Childes lo guardò sorpreso. Chi lo dice, si chiese, Amy?
«Ah» fece Vigiers. «Allora sono ancora più curioso di sapere cosa l’ha portato ad insegnare ai giovani, non è quel che dite… dunque… un passo indietro? Giusto, sì? Mi scusi se sono indiscreto, ma un cambiamento netto di attività, une brusque changement de vie, diremmo noi, è sempre interessante, non è d’accordo?». Sorrise amabilmente e Childes si fece guardingo.
«Qualche volta ci si accorge che l’eterno gareggiare non è quel che fa per noi» rispose attento.
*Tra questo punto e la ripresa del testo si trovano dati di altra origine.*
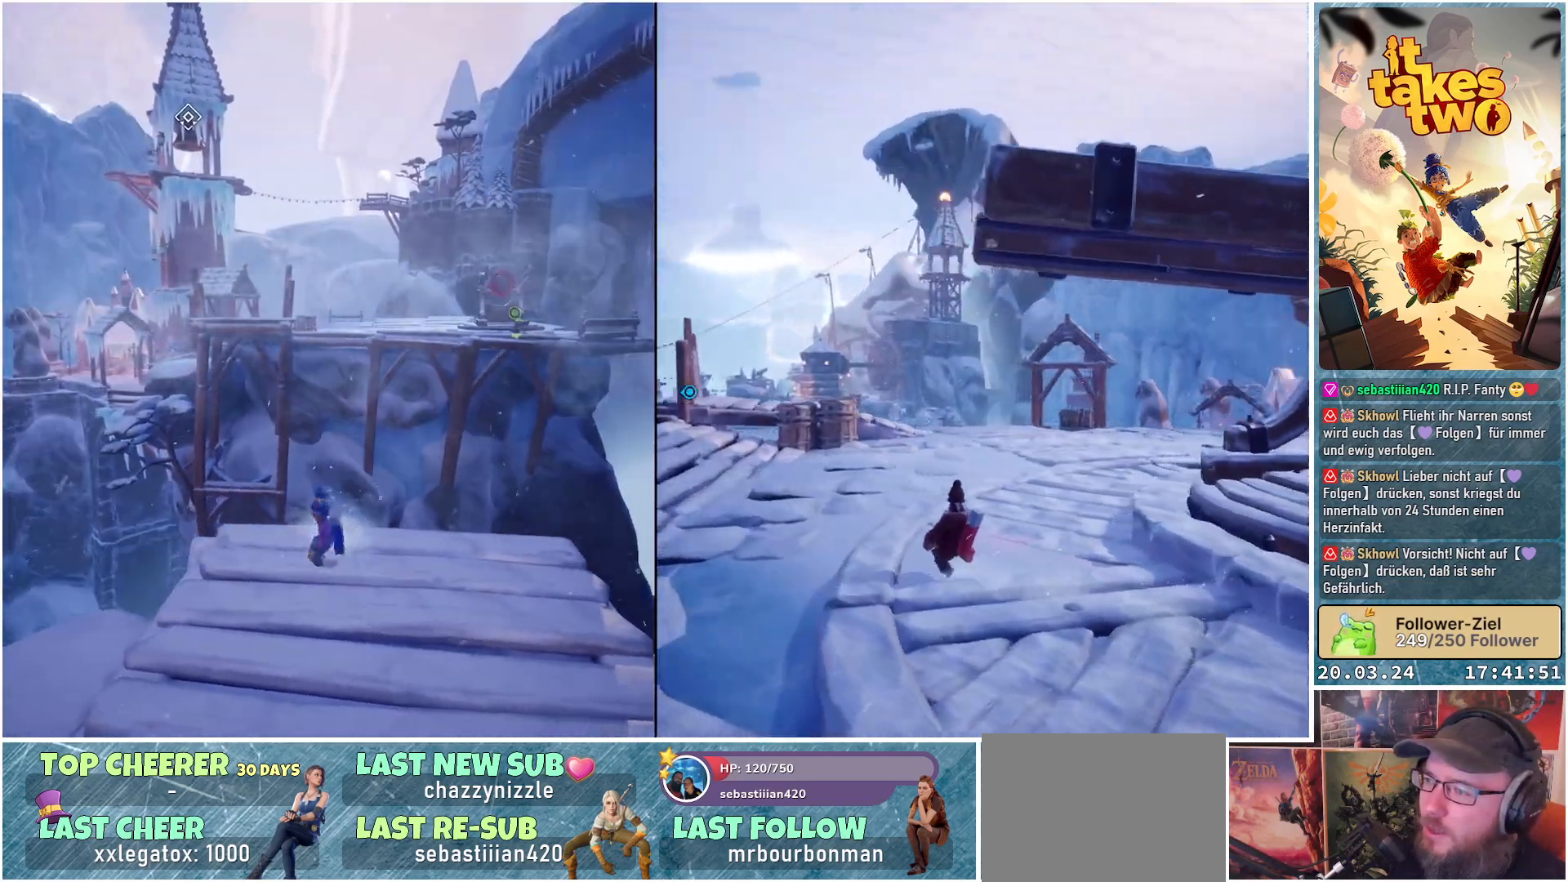
{"buttons": [], "left_stick": "center", "right_stick": "right", "events": [[383, "right_stick", "right"]]}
A Vivienne Sebire la risposta piacque e quindi aggiunse. «E chi potrebbe resistere alla quiete dell’isola, a dispetto di quello che fate voialtri affaristi per rovinarcela!». Lanciò un’occhiata intensa al marito.
La porta della cucina si aprì ed entrarono Amy e Helen con dei vassoi d’argento pieni di dolci.
«Altre delizie!» fece entusiasta George Duxbury. «In quale tentazione ci induci questa volta Vivienne?»
«C’è da scegliere» rispose, mentre i vassoi venivano posti al centro del tavolo. «Il cioccolato con le albicocche l’ho fatto io, il soufflé di lamponi è una specialità di Amy; naturalmente potete prenderli tutt’e due, se avete ancora posto.»
«Lo trovo, il posto!» l’assicurò Duxbury.
«Alla mia dietologa verrebbe un colpo se mi vedesse» disse la moglie allungando il piatto tra le risate di tutti. «Cioccolato con le albicocche grazie.»
Amy si mise seduta mentre Helen serviva. Vigiers si sporse verso di lei e le bisbigliò in tono confidenziale. «Io assaggerò il soufflé, ha un’aria invitante!»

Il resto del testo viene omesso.